Aylon Cohen is a PhD Candidate in the Department of Political Science specializing in political theory. Aylon’s research lies at the intersection of intellectual history, affect studies, and democratic, queer and feminist theory. His dissertation, currently titled “Incorporating the Corporeal: Affect, Bodily Practice, and the Transformation of Political Life in Early Modern Europe” investigates how different forms of bodily practice not only organize everyday relations of equality and hierarchy, but also bind their participants to seemingly abstract principles of sovereignty that make political life intelligible.

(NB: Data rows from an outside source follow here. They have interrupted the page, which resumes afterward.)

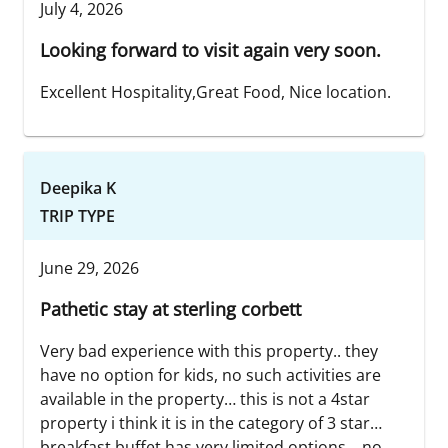
July 4, 2026
Looking forward to visit again very soon.
Excellent Hospitality,Great Food, Nice location.
Deepika K
TRIP TYPE
June 29, 2026
Pathetic stay at sterling corbett
Very bad experience with this property.. they
have no option for kids, no such activities are
available in the property… this is not a 4star
property i think it is in the category of 3 star…
breakfast buffet has very limited options… no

During the 18th century, Western Europe underwent a revolutionary change. Against a hierarchical political order, citizens pledged fidelity to principles of equality, as “the people” became a new source of sovereignty. But how was such allegiance actually generated? Whereas received explanations tend to answer these questions by reference to the acceptance of novel intellectual ideals, Aylon’s dissertation studies how new political allegiances were created through both exceptional and everyday practices of bodily comportment that were deeply structured by relations of gender, sexuality, and race. To do so, the dissertation examines four sites of Europe’s public sphere: the royal courts, Masonic lodges, English sodomite clubs, and France’s national convention. In each case, I show how citizens come to see themselves and (some) others as equals through changes in gesture, voice, and touch.

Aylon’s project is supervised by Linda Zerilli (Chair), Lisa Wedeen, Adom Getachew, and Steven Pincus (History) and has been supported by the Andrew W. Mellon Foundation, Nicholson Center for British Studies, Pozen Family Center for Human Rights, and the Social Sciences and Humanities Research Council of Canada.